Decorar con bolas de Navidad: guía completa para sacarles todo el partido.
Las bolas de Navidad son uno de los adornos más versátiles de la decoración navideña. No solo funcionan en el árbol: también pueden transformar entradas, mesas, estanterías y cualquier rincón que necesite un toque festivo. Desde las clásicas bolas blancas o transparentes. Nuestros interioristas te comparten ideas fáciles y decorativas para inspirarte estas fiestas.
Una de las formas más rápidas —y bonitas— de decorar con bolas de Navidad es llenar jarrones de cristal o cerámica con una mezcla de tamaños y acabados. Puedes combinar bolas transparentes, blancas o metálicas para un look elegante; o usar colores vibrantes si buscas un estilo más alegre.
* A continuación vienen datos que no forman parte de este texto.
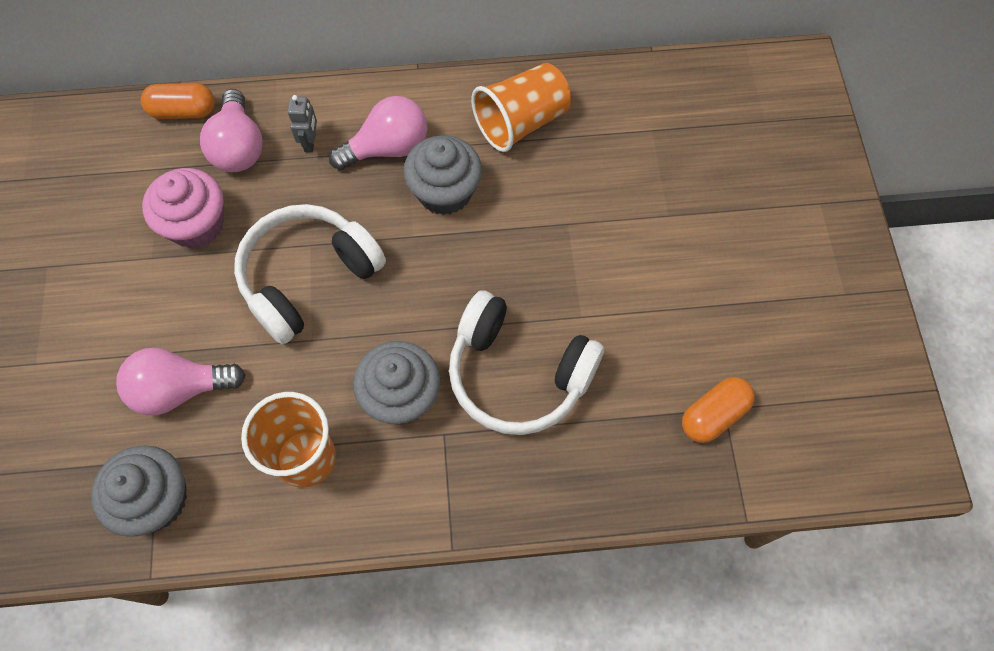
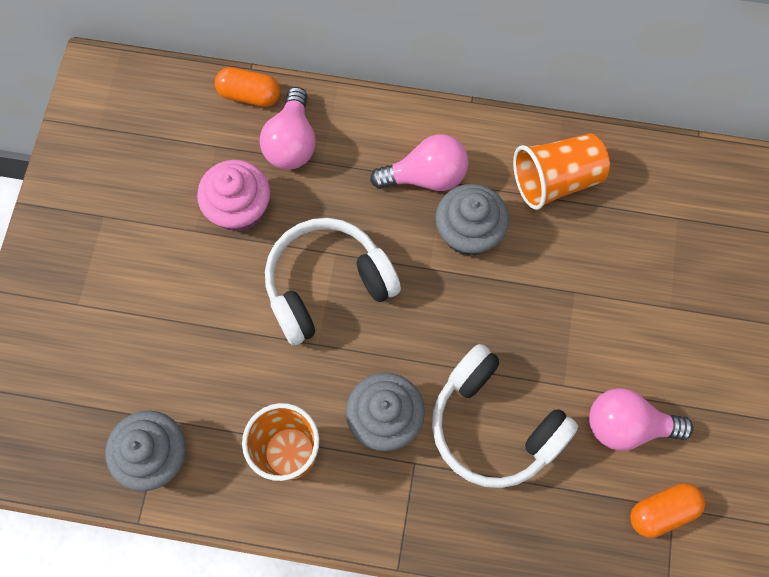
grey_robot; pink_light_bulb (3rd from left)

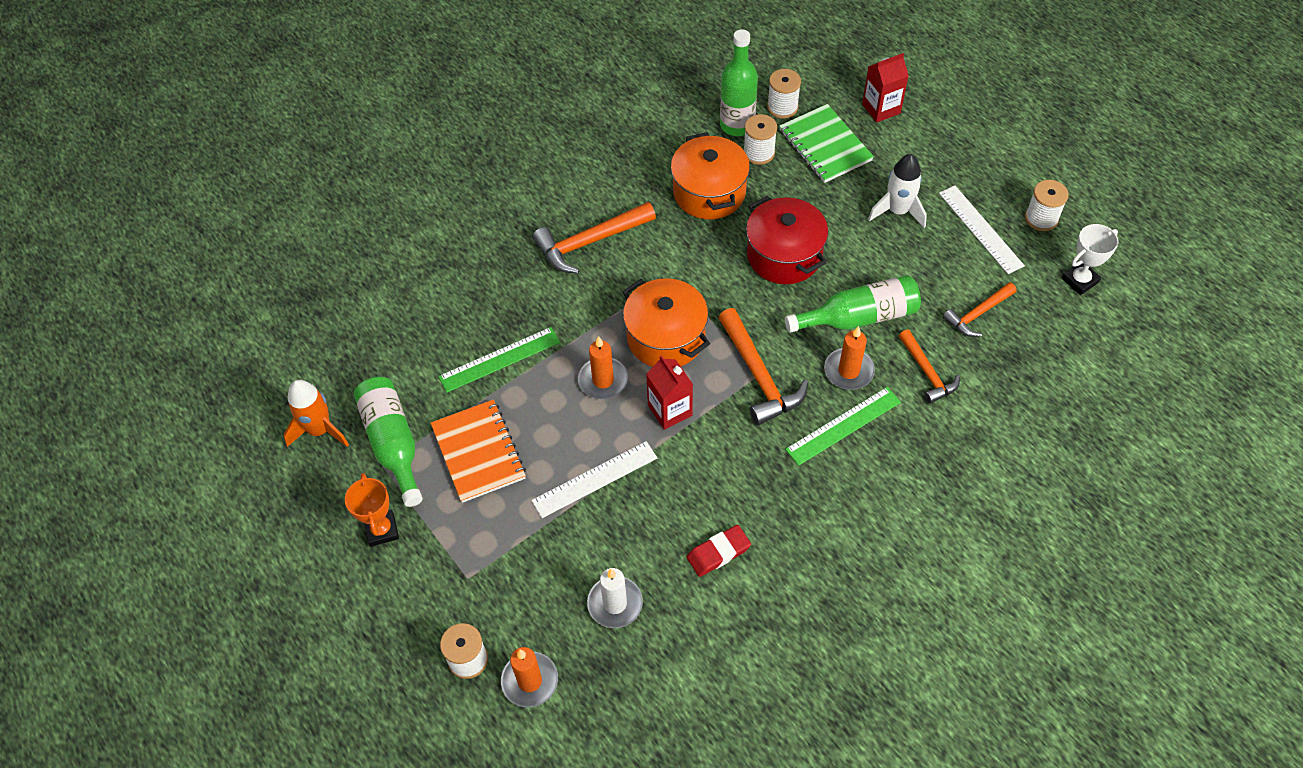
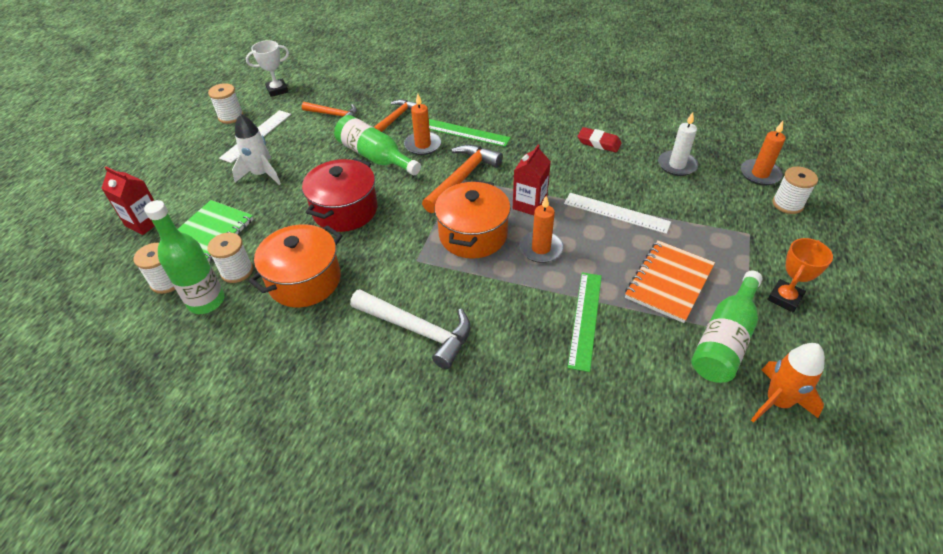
white_hammer; green_ruler (2nd from left); white_trophy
Coloca el jarrón en la entrada o sobre la mesa del comedor para un impacto inmediato.
Más allá de las tradicionales coronas, las puertas también pueden decorarse con guirnaldas hechas de bolas de Navidad. Ata varias bolas con cintas de terciopelo o lino y cuélgalas en vertical. Es una idea bonita, económica y muy vistosa para dar la bienvenida a tus invitados.
Las bolas transparentes permiten jugar con la creatividad: puedes rellenarlas con ramitas de pino, nieve artificial, purpurina sutil o mini figuras. Funcionan especialmente bien en decoraciones nórdicas y naturales. También quedan preciosas dentro de bandejas con velas, creando un centro de mesa luminoso.
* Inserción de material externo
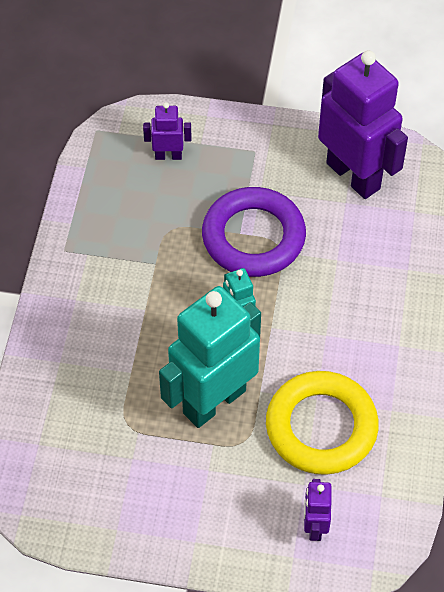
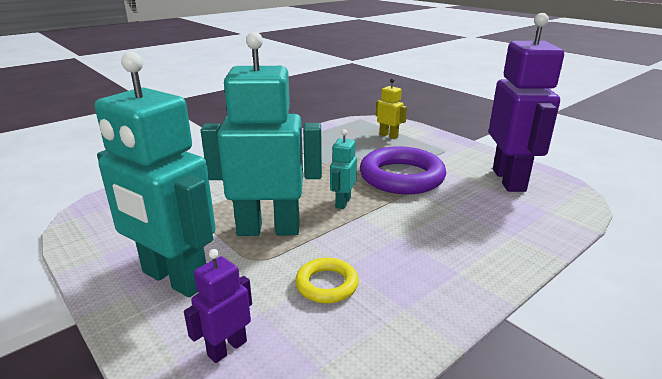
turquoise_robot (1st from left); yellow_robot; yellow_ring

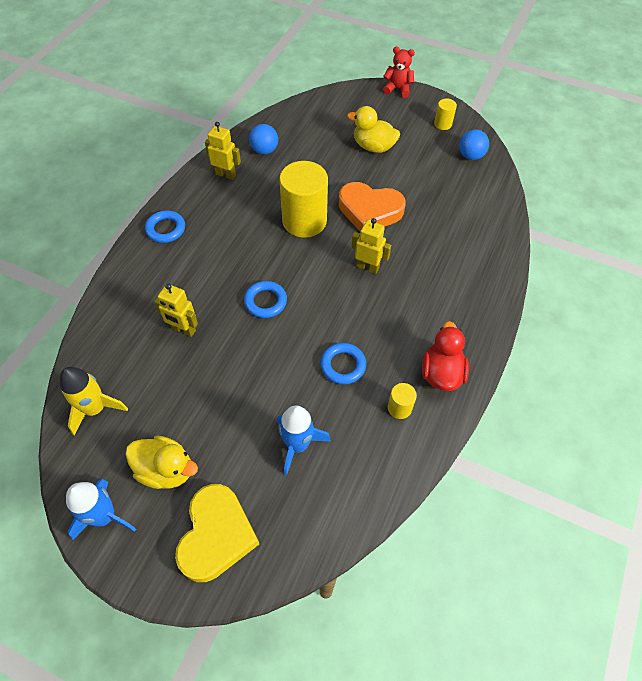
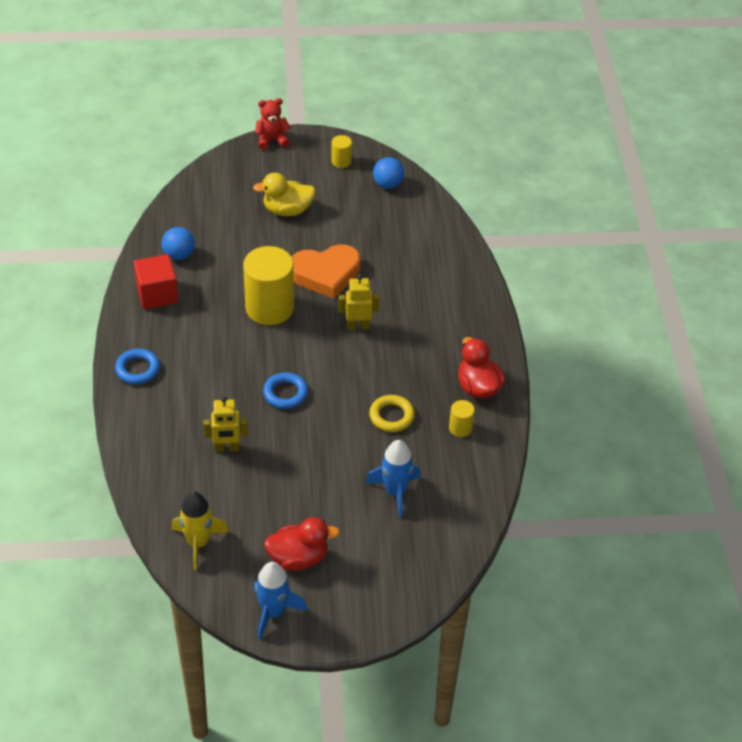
yellow_heart; red_cube; red_duck (1st from left); yellow_ring

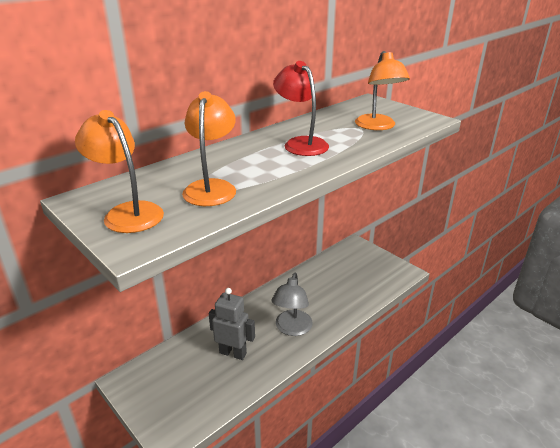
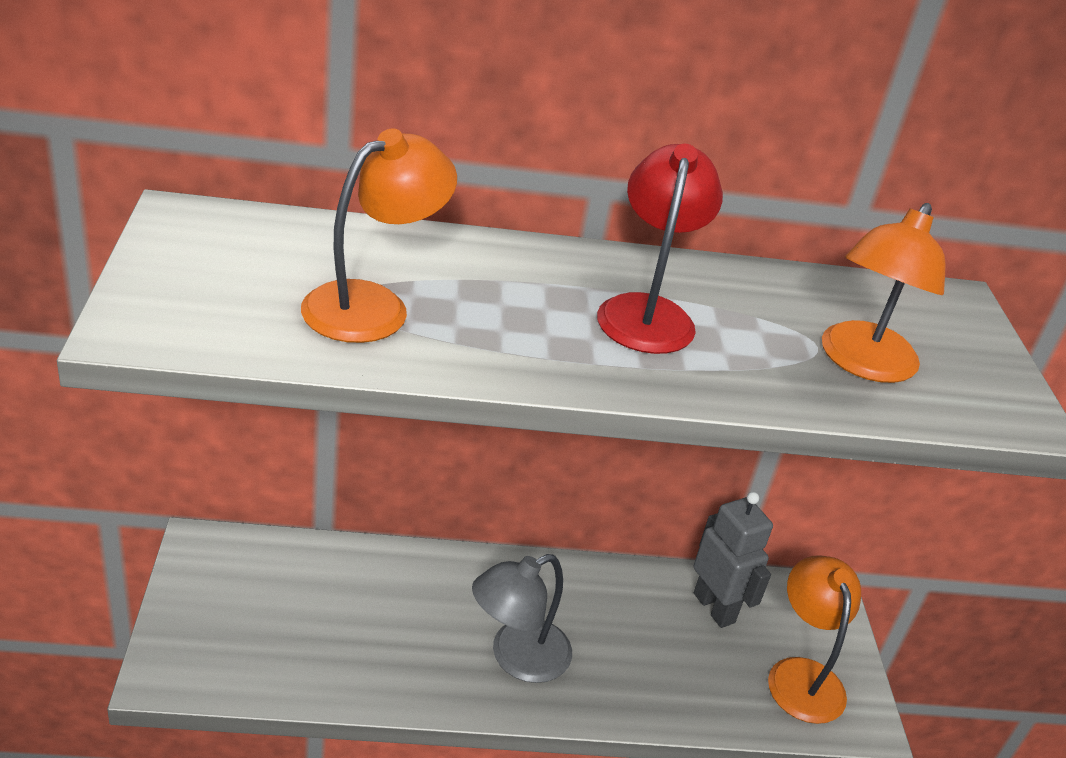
orange_lamp (2nd from left); grey_robot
Las bolas blancas aportan un aire calmado, elegante y muy actual. Son perfectas si buscas una decoración invernal, limpia y luminosa. Úsalas combinadas con verdes naturales, velas y detalles en madera para un acabado cálido sin saturación.
Las bolas planas, de papel o acrílico, son ideales para colgar en ramas secas, adornar ventanas o complementar un árbol pequeño sin recargarlo. También pesan poco, por lo que son perfectas para árboles delicados o minimalistas.
Si hay niños en casa, puedes convertir la decoración en una actividad divertida. Proponles decorar bolas de Navidad en papel, pintarlas, cubrirlas con purpurina o escribir sus nombres. Estas piezas hechas a mano aportan calidez y personalidad, y se convierten en recuerdos familiares inolvidables.
Las bolas de papel tipo nido de abeja o las figuras troqueladas son tendencia. Aportan textura, volumen y un toque artesano que funciona tanto en salones modernos como en decoraciones más clásicas. Además, se guardan prácticamente planas, ocupan poco espacio y son una opción sostenible.
Las bolas de Navidad de madera son ideales para quienes buscan una decoración más orgánica y atemporal. Combinan muy bien con velas, tejidos suaves y ramas naturales. Úsalas en bandejas decorativas, centros de mesa o como complemento en coronas de estilo rústico.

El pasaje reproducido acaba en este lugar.